Le 11 septembre, s’est déroulée l’ouverture officielle avec une fête de rue. L’événement a rassemblé des publics divers que le croisement des genres, littéraire et musical, devrait concourir à élargir encore, « et se voir renforcé par les activités de médiation culturelle, explique Florent Le Duc, créant du lien avec les voisins, le quartier… ». Et aussi les écoles. Ce qui fait par ailleurs sens avec un pan moins connu de l’aventure du Théâtre Poème. « On ignore généralement que les comédiens qu’on voit jouer le soir au Théâtre Poème ont parfois joué le matin un autre spectacle dans un établissement scolaire », raconte la quatrième de couverture du livre de Monique Dorsel qui y retrace l’histoire des Jeunesses Poétiques, qu’elle a fondées en 1962 sur le modèle des Jeunesses Musicales. Ces Jeunesses Poétiques ont amorcé la création en 1967 du Théâtre Poème, par la comédienne et son mari Émile Lanc. Elle y déposera ses textes (création, art, écriture, pensée) dans cette maison de la rue d’Écosse, construite à la fin du 19e siècle.
Des multiples manières d’habiter une maison
Le couple de fondateurs a bien dû connaître le nom de l’habitant précédent, le sculpteur Léandre Grandmoulin (1873-1957), professeur à l’Académie royale de Belgique mais qui enseignait également à l’Académie de Saint-Gilles. Là-même où, plus tard, se forme Émile Lanc, sculpteur d’avant-garde, scénographe, metteur en scène, concepteur de décors, mais aussi traducteur des poètes du Moyen Âge et fondateur d’une collection littéraire au Théâtre Poème.
Un Mensuel littéraire et poétique présente jusqu’en 2009 l’agenda touffu, prestigieux, de ce théâtre dirigé par Monique Dorsel. À son propos, le journaliste et écrivain Jacques De Decker disait : « Elle n’a jamais ciblé un public, trop convaincue que la bonne parole peut être servie partout, et que l’esprit souffle où il veut.

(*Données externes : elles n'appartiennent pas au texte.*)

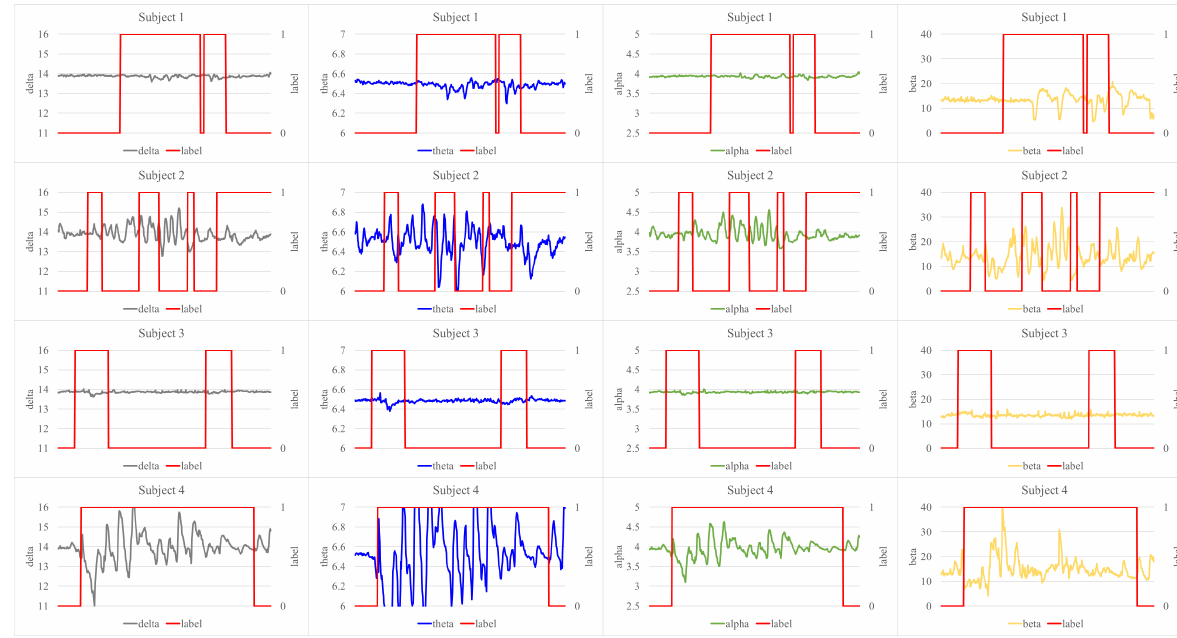
Figure 13. Graphs between the amplitudes of EEG-signal’s four frequency bands and the inattention labels obtaining from each subject during flight. Each row represents the subject, and each column represents the frequency band of the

Cela l’a amenée à transformer une banale maison bruxelloise en quartier général de la poésie dont les amoureux de la littérature se passent l’adresse comme un mot de passe. » Et depuis 1962, l’endroit a vu passer des centaines d’auteurs – et d’autrices, corrige un petit papier collé sur le tableau en plexi les listant, suspendu dans le passage d’entrée.
Une deuxième mouture, baptisée alors Poème 2, s’est éteinte début 2021, faute de subsides. La comédienne et metteure en scène Dolorès Oscari y avait impulsé une programmation davantage attentive à l’exploration des genres, focus sur les auteurs belges francophones vivants. Ouvrant ainsi la voie aux habitants suivants ?
De l’intérieur de l’îlot vers la rue – et le reste du monde –, l’esprit souffle et soufflera, augmenté du son, grâce à ces cogestion, programmation et expertise inédites entre les Midis de la Poésie et FrancoFaune, grâce à ce croisement fertile qui ouvre d’emblée vers autre chose, « multiplie les impacts, élargit les réseaux mis en commun au service de l’endroit, tout en continuant chacun nos activités », synthétise Florent Le Duc. Un lieu d’expérimentation artistique, d’expérimentation de gestion, avec sa propre identité : quel poème !, cette maison.